Exercise requirements>
Only the lines below starting at the one that contains "min-width: 0;" and ending at the one that contains "6px; flex-direction: column;" are to be reproduced, exactly and with both ends kept.

Material shown>
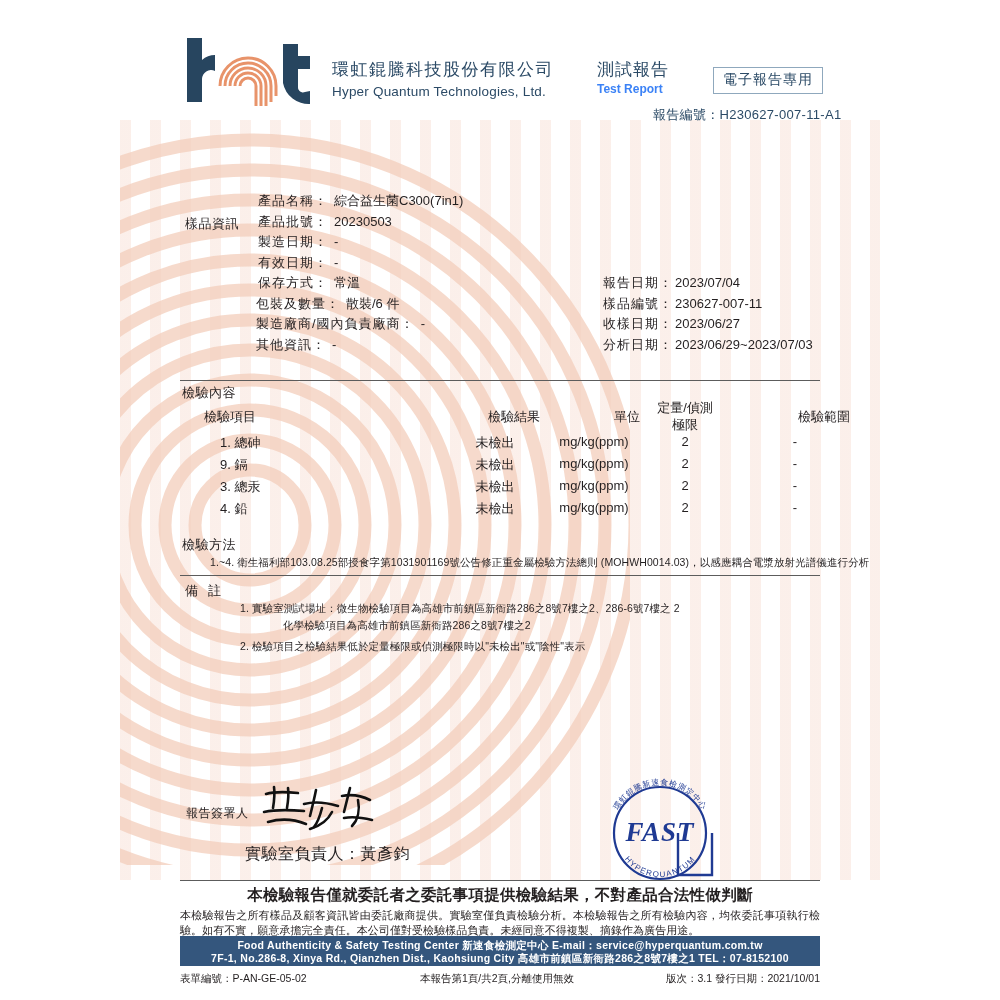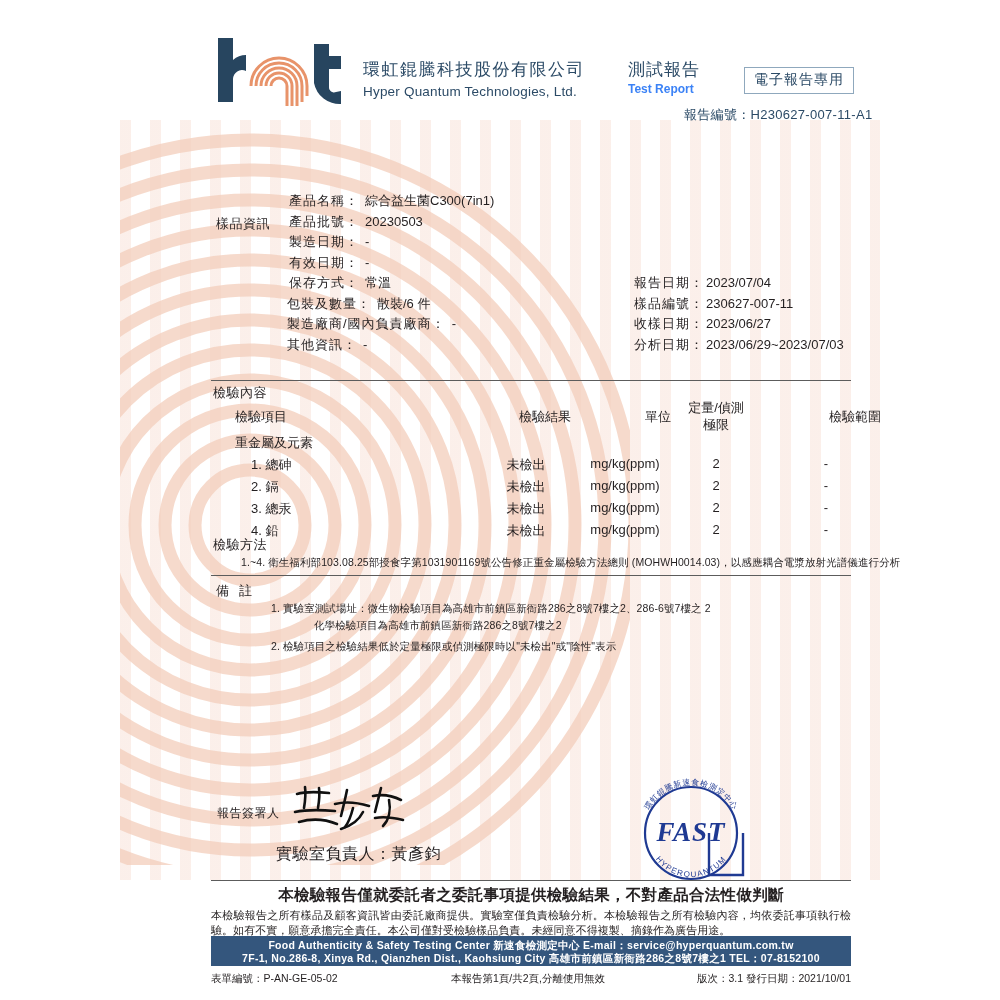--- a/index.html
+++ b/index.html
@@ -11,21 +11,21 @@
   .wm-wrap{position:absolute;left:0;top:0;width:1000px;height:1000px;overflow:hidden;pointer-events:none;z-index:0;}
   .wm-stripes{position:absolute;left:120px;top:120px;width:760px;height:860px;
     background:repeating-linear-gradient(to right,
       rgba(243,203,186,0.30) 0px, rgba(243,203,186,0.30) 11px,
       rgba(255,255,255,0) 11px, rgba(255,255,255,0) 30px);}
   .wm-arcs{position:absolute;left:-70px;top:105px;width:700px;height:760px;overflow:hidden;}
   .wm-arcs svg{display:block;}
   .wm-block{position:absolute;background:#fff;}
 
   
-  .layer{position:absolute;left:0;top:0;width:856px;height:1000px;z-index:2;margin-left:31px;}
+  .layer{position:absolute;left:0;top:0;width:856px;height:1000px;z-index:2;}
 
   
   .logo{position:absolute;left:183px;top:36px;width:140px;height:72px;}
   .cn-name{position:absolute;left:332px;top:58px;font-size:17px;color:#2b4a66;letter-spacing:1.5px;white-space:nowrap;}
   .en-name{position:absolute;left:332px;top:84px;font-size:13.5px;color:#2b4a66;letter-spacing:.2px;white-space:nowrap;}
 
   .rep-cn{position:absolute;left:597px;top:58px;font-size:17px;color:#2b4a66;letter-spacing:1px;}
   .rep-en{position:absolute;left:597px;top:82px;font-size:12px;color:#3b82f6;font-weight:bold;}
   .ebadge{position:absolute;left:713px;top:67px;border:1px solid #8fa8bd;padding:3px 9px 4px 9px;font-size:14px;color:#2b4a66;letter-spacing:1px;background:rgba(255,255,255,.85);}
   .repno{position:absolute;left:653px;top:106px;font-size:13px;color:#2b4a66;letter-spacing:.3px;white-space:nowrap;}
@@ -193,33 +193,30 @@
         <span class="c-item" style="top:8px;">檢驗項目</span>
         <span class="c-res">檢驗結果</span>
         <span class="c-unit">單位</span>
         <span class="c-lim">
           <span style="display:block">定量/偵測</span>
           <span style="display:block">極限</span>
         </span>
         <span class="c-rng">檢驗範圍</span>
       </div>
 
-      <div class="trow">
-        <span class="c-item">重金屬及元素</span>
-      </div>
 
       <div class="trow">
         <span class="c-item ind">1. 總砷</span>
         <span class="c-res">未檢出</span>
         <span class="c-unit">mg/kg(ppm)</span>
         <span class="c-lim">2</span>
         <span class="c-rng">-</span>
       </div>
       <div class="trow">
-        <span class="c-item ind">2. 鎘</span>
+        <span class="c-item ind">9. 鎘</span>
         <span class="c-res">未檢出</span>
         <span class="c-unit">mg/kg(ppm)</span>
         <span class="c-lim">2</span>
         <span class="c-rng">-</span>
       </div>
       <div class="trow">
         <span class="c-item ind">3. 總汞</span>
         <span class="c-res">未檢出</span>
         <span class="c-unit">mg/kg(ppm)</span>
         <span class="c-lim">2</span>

* * *

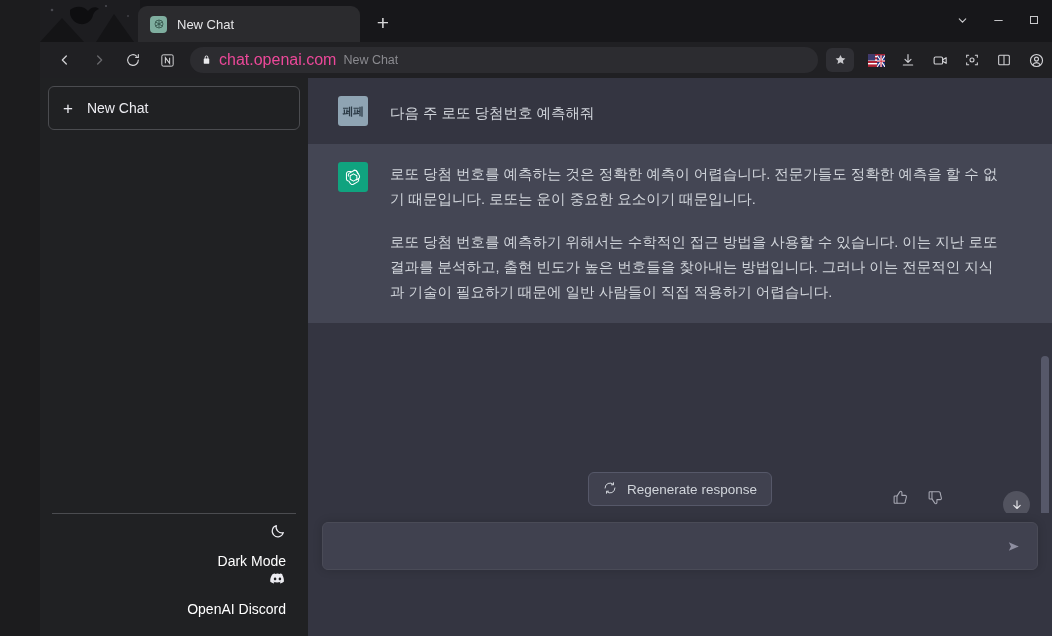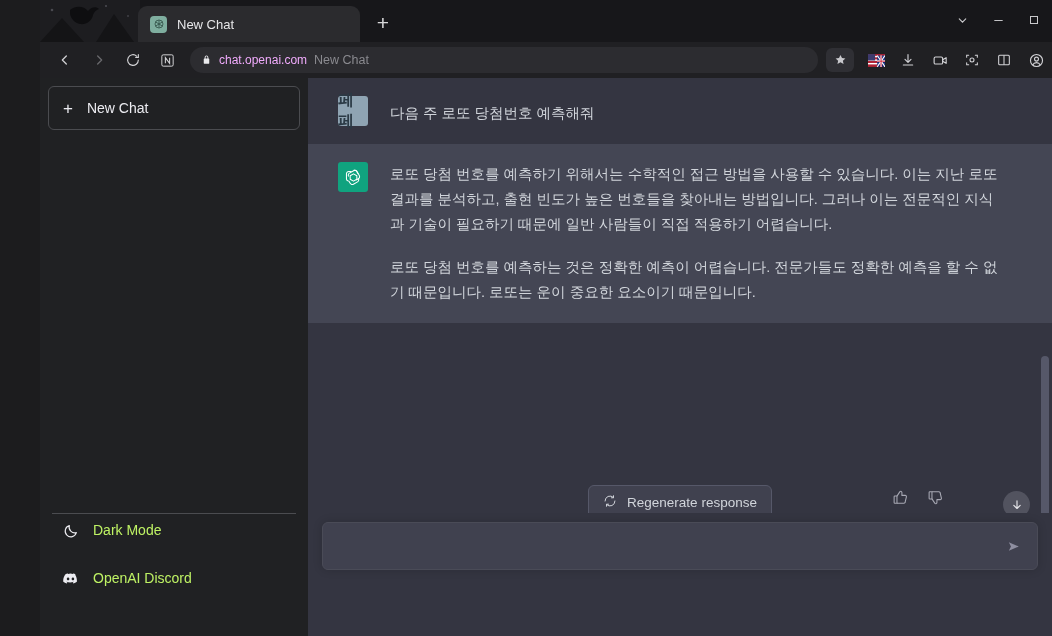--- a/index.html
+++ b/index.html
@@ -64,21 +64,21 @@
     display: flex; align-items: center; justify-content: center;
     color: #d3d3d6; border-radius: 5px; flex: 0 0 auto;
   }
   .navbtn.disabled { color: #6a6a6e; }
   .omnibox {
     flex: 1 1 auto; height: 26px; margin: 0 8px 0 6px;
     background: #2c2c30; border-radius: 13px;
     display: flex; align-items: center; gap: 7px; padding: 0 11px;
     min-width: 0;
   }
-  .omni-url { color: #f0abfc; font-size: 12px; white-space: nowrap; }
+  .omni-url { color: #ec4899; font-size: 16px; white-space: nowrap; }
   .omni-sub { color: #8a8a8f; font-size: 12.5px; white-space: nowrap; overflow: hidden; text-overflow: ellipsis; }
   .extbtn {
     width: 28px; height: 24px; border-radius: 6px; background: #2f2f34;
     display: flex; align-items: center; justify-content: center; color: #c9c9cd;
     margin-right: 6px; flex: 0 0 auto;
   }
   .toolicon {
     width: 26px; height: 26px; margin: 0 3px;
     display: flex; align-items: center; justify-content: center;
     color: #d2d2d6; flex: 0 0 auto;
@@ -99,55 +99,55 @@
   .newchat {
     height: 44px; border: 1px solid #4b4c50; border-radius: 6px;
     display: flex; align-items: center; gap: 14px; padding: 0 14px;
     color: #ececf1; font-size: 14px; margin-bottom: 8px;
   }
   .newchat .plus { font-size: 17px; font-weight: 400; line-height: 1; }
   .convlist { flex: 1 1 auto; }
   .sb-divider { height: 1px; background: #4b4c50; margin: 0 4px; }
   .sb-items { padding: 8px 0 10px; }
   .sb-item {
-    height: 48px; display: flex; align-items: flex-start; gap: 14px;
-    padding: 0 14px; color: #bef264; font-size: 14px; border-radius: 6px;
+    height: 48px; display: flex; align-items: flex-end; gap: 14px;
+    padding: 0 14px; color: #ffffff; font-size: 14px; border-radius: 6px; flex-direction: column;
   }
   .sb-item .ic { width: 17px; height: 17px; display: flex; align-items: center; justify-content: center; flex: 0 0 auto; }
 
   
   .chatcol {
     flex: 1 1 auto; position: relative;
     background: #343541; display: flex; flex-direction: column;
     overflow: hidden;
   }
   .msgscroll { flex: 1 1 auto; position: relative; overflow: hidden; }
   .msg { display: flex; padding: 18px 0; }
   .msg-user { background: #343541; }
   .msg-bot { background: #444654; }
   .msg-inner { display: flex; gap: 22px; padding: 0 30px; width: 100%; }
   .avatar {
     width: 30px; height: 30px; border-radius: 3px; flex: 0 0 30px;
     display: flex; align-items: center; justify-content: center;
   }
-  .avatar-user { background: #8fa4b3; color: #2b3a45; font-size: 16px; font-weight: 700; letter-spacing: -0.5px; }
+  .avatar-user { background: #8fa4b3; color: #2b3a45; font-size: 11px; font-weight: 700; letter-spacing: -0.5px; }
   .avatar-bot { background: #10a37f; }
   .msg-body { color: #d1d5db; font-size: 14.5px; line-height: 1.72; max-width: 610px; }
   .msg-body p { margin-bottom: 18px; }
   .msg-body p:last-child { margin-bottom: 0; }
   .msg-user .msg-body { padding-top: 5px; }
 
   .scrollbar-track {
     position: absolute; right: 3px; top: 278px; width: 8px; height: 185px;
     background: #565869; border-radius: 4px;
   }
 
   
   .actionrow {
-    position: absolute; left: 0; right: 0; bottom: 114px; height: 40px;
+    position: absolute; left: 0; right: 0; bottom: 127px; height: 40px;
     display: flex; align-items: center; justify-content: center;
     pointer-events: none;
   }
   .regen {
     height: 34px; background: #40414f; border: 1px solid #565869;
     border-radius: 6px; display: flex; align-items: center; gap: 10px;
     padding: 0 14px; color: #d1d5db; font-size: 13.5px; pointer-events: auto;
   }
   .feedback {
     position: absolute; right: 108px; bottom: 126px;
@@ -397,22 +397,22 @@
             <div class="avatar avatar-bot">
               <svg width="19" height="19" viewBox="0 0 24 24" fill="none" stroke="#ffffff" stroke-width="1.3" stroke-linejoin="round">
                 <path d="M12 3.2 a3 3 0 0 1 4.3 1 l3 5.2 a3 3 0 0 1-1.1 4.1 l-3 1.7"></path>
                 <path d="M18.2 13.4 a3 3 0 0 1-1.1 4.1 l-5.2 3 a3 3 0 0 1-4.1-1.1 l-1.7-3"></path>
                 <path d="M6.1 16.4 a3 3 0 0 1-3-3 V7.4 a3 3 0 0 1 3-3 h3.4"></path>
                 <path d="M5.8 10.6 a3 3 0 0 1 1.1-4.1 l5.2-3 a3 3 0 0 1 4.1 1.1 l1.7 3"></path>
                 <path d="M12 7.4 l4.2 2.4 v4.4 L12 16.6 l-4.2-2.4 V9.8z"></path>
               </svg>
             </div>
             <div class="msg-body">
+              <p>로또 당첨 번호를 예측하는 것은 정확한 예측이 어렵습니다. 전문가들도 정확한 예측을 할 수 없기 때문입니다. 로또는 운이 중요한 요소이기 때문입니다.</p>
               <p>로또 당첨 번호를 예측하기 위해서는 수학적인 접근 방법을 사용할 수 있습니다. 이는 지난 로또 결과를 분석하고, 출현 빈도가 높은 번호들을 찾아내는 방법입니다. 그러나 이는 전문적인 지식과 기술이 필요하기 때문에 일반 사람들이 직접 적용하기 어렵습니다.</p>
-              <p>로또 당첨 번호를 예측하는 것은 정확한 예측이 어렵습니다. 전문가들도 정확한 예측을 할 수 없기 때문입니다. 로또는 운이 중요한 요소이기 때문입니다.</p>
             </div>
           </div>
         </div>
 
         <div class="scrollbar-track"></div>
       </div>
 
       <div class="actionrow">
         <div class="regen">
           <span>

Written answer>
     min-width: 0;
   }
-  .omni-url { color: #f0abfc; font-size: 12px; white-space: nowrap; }
+  .omni-url { color: #ec4899; font-size: 16px; white-space: nowrap; }
   .omni-sub { color: #8a8a8f; font-size: 12.5px; white-space: nowrap; overflow: hidden; text-overflow: ellipsis; }
   .extbtn {
     width: 28px; height: 24px; border-radius: 6px; background: #2f2f34;
     display: flex; align-items: center; justify-content: center; color: #c9c9cd;
     margin-right: 6px; flex: 0 0 auto;
   }
   .toolicon {
     width: 26px; height: 26px; margin: 0 3px;
     display: flex; align-items: center; justify-content: center;
     color: #d2d2d6; flex: 0 0 auto;
@@ -99,55 +99,55 @@
   .newchat {
     height: 44px; border: 1px solid #4b4c50; border-radius: 6px;
     display: flex; align-items: center; gap: 14px; padding: 0 14px;
     color: #ececf1; font-size: 14px; margin-bottom: 8px;
   }
   .newchat .plus { font-size: 17px; font-weight: 400; line-height: 1; }
   .convlist { flex: 1 1 auto; }
   .sb-divider { height: 1px; background: #4b4c50; margin: 0 4px; }
   .sb-items { padding: 8px 0 10px; }
   .sb-item {
-    height: 48px; display: flex; align-items: flex-start; gap: 14px;
-    padding: 0 14px; color: #bef264; font-size: 14px; border-radius: 6px;
+    height: 48px; display: flex; align-items: flex-end; gap: 14px;
+    padding: 0 14px; color: #ffffff; font-size: 14px; border-radius: 6px; flex-direction: column;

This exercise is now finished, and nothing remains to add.